Our ancient human ancestors may not have split from chimpanzees in the grasslands of East Africa, but in Europe instead. Researchers analyzing fossils of an ancient species of ape discovered in Greece and Bulgaria claim to have found evidence that the two lineages had already diverged by the time it was alive in the Mediterranean, upending what we traditionally thought.
It all hinges on the fossils of an ancient ape known as Graecopithecus freybergi. Known from two separate fossils of teeth and partial jaws discovered in the Balkans, the researchers are arguing that the morphology of these teeth show that chimps and humans had already split in Europe some 7.2 million years ago.
“While great apes typically have two or three separate and diverging roots, the roots of Graecopithecus converge and are partially fused – a feature that is characteristic of modern humans, early humans and several pre-humans including Ardipithecus and Australopithecus,” explained Professor Madelaine Böhme, who led the research published in PLOS ONE. This, she suggested, shows that our lineage had already diverged from that of chimpanzees hundreds of thousands of years before it was thought to have occurred in Africa.
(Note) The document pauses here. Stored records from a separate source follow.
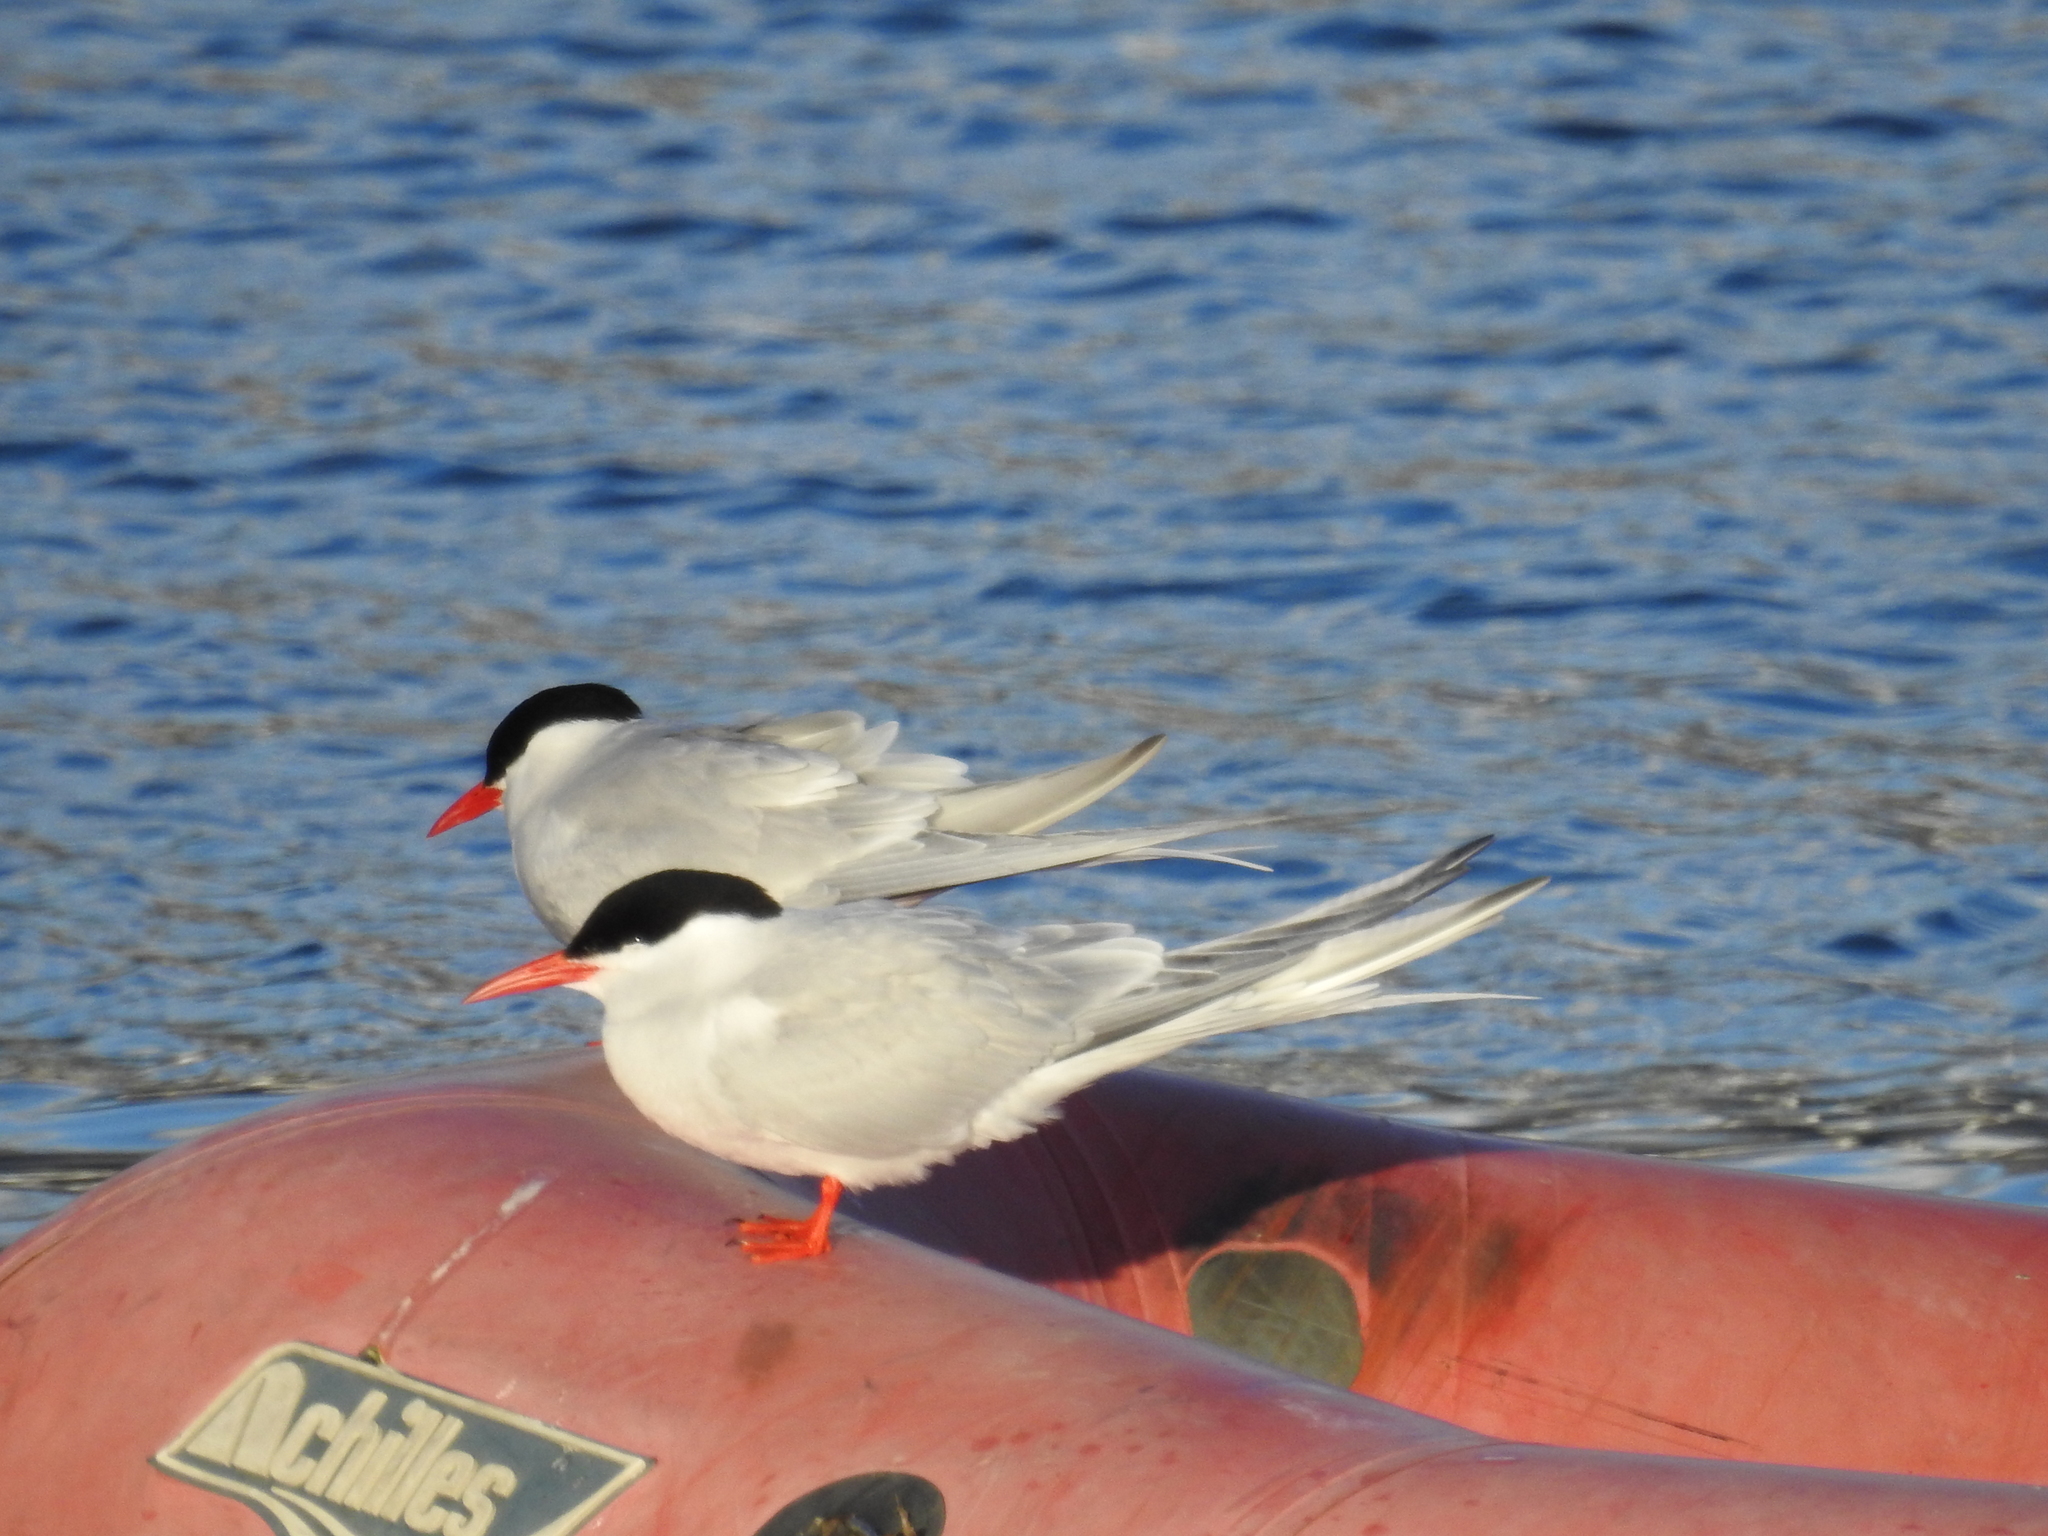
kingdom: Animalia
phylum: Chordata
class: Aves
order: Charadriiformes
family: Laridae
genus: Sterna
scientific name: Sterna hirundinacea
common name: South american tern
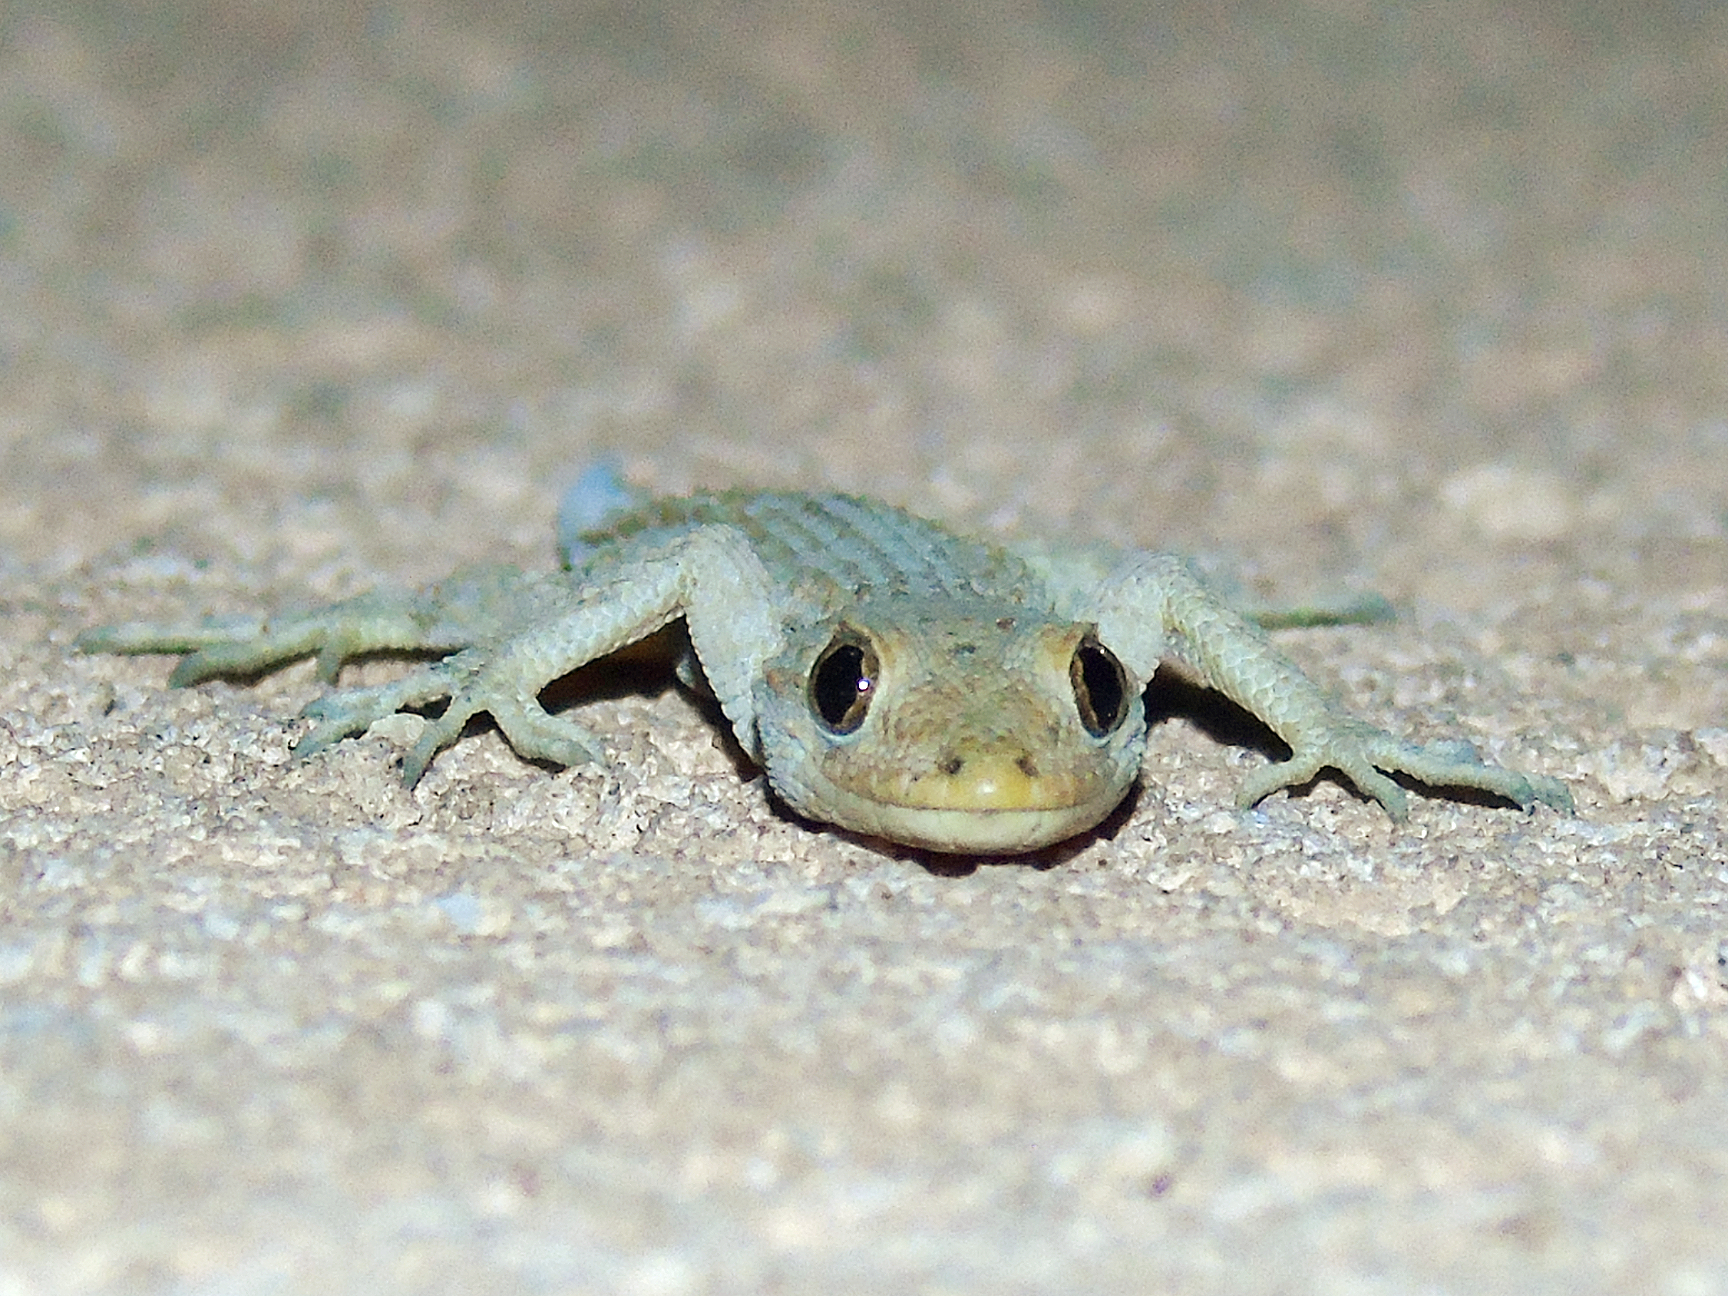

The history of our species, and apes in general, is complicated and controversial. There are thought to be around 23 species of ape alive today, spread across Central Africa and Southeast Asia. While ancient ape species have been discovered in other parts of the Old World, the history of chimps and humans is firmly rooted in Africa.
But this latest study questions the details of this narrative. It claims that rather than this divergence occurring in the grasslands of East Africa, it may instead have occurred in the Mediterranean. This would mean that the last common ancestor between humans and chimpanzees lived in the Balkans, before splitting and both species then finding its way back into Central and Eastern Africa.
This is likely to be a highly controversial claim, not least because it complicates things somewhat. It has traditionally been thought that humans and chimps went their separate ways as the grasslands in East Africa developed and a new species of pre-human evolved to take advantage of this, finally giving rise to us.
In a second paper published in PLOS ONE, the researchers are saying that these driving forces may well have been the same, but that it really occurred on a newly formed savanna in Eastern Europe around the time that Graecopithecus was roaming.
There is no doubt going to be quite a bit of contention towards these two papers, though it may also raise a fair amount of interesting discussion about what we often think is established fact.